--- BEGIN Reading text ---

In this section, we consider two $(4, 6)$-fullerene graphs $G_1[n]$ and $G_2[n]$ shown in Figure 1 and Figure 2, respectively. It is easily seen that the order of $G_1[n]$ and $G_2[n]$ is $8n$ and $8n+4$, respectively. We calculate the partition dimension of $G_{1}[n]$ and $G_{2}[n]$ graphs.

Theorem 2.1. The partition dimension of fullerene graph $G_{1}[n]$ is $3$.

Proof. Let $\Pi = \{S_{1}, S_{2}, S_{3}\}$, where $S_{1} = \{x_{2n}, x_{2n+1}\}$, $S_{2} = \{y_{2n}\}$ and $S_{3} = V(G_{1}[n])\setminus \{x_{2n}, x_{2n+1}, y_{2n}\}$, be a partition of $V(G_{1}[n])$. We show that $\Pi$ is a resolving partition of $G_{1}[n]$ with minimum cardinality. The representation of each vertex of $G_{1}[n]$ with respect to $\Pi$ is given as follows:

$\begin{eqnarray*} r(x_{2n}\mid\Pi) = (0, 1, 1),&r(x_{2n+1}\mid\Pi) = (0, 2, 1),&r(y_{2n}\mid\Pi) = (1, 0, 1). \end{eqnarray*}$

$\begin{equation*} r(x_{i}\mid\Pi) = \left\{ \begin{array}{l l} (2n-i, 2n-i+1, 0) &{\rm if}~ 1\leq i\leq 2n-1, \\ (i-2n-1, i-2n+1, 0) &{\rm if}~ 2n+2\leq i\leq4n. \end{array} \right. \end{equation*}$

and

$\begin{equation*} r(y_{i}\mid\Pi) = \left\{ \begin{array}{ll} (2n-i+1, 2n-i, 0) &\mbox{if }1\leq i\leq2n-1, \\ (i-2n, i-2n, 0) &\mbox{if }2n+1\leq i\leq4n. \end{array} \right. \end{equation*}$

Therefore, it is easily seen that the representation of each vertex with respect to $\Pi$ is distinct. This shows that $\Pi$ is a resolving partition of $G_{1}[n]$. Thus $pd(G_{1}[n])\leq 3$.

On the other hand, by Lemma 1.2, it follows that $pd(G_{1}[n])\geq3$. Hence $pd(G_{1}[n]) = 3$.

In next theorem, we calculate the partition dimension of $G_2[n]$.

Theorem 2.2. The partition dimension of fullerene graph $G_{2}[n]$ is $3$.

--- END Reading text ---
--- BEGIN Records supplied ---

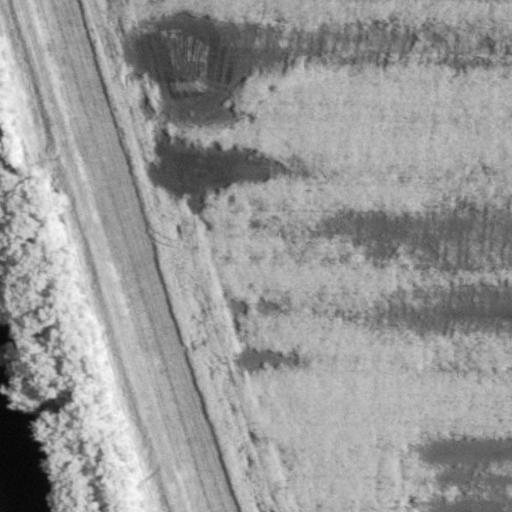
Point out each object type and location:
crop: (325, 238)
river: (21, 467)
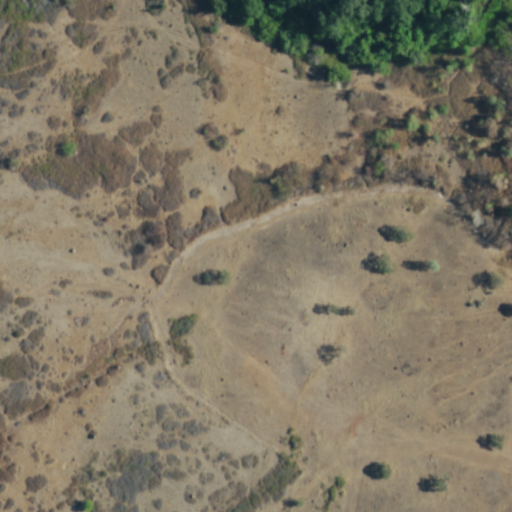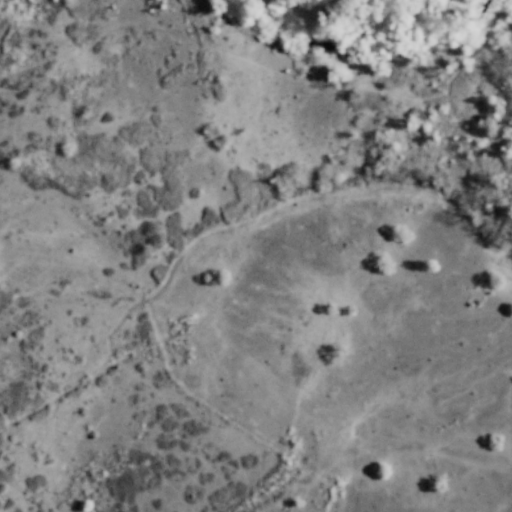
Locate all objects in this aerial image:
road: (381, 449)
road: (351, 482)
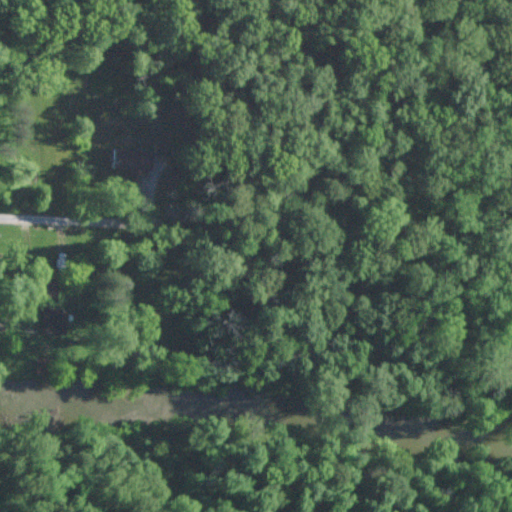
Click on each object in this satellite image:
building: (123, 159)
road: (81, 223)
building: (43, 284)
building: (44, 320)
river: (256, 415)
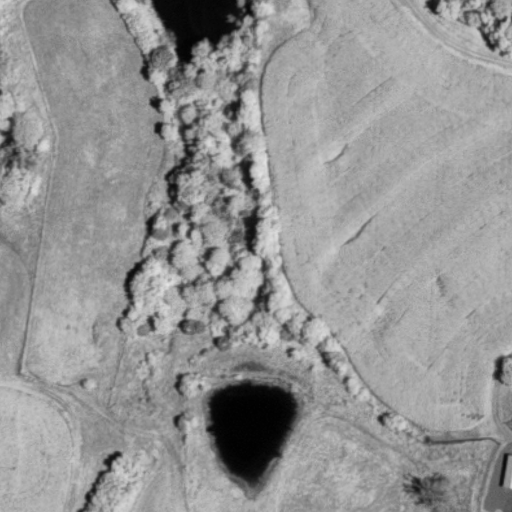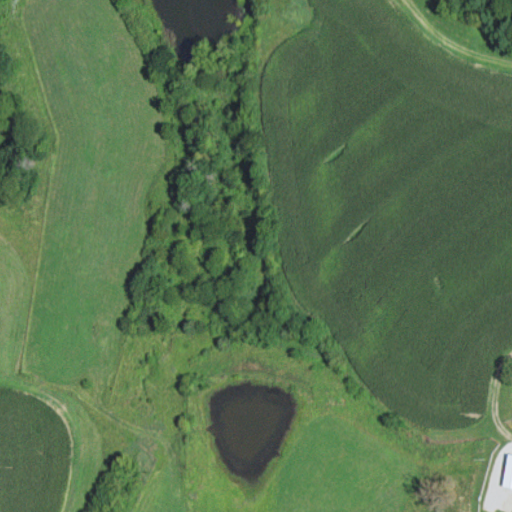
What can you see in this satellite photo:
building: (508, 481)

--- END Records supplied ---

▶ Required tasks:
(A) Do these statements agree with the fullerene graph passage? For each, answer yes or no and quote the words of the passage that decide it.
(i) The order of $G_2[n]$ is $8n+4$.
(ii) In the partition used for $G_1[n]$, the set $S_2$ holds two vertices.
(iii) The lower bound on $pd(G_{1}[n])$ is taken from Lemma 1.2.
(B) Can you retype all the rows that follow the fullerene graph passage, line for line, leaving the pictures out?

▶ Answers in order:
(A)
(i) Yes: "the order of $G_1[n]$ and $G_2[n]$ is $8n$ and $8n+4$, respectively"
(ii) No: "$S_{2} = \{y_{2n}\}$"
(iii) Yes: "by Lemma 1.2, it follows that $pd(G_{1}[n])\geq3$"

(B)
Point out each object type and location:
crop: (325, 238)
river: (21, 467)
Locate all objects in this aerial image:
road: (381, 449)
road: (351, 482)
Click on each object in this satellite image:
building: (123, 159)
road: (81, 223)
building: (43, 284)
building: (44, 320)
river: (256, 415)
What can you see in this satellite photo:
building: (508, 481)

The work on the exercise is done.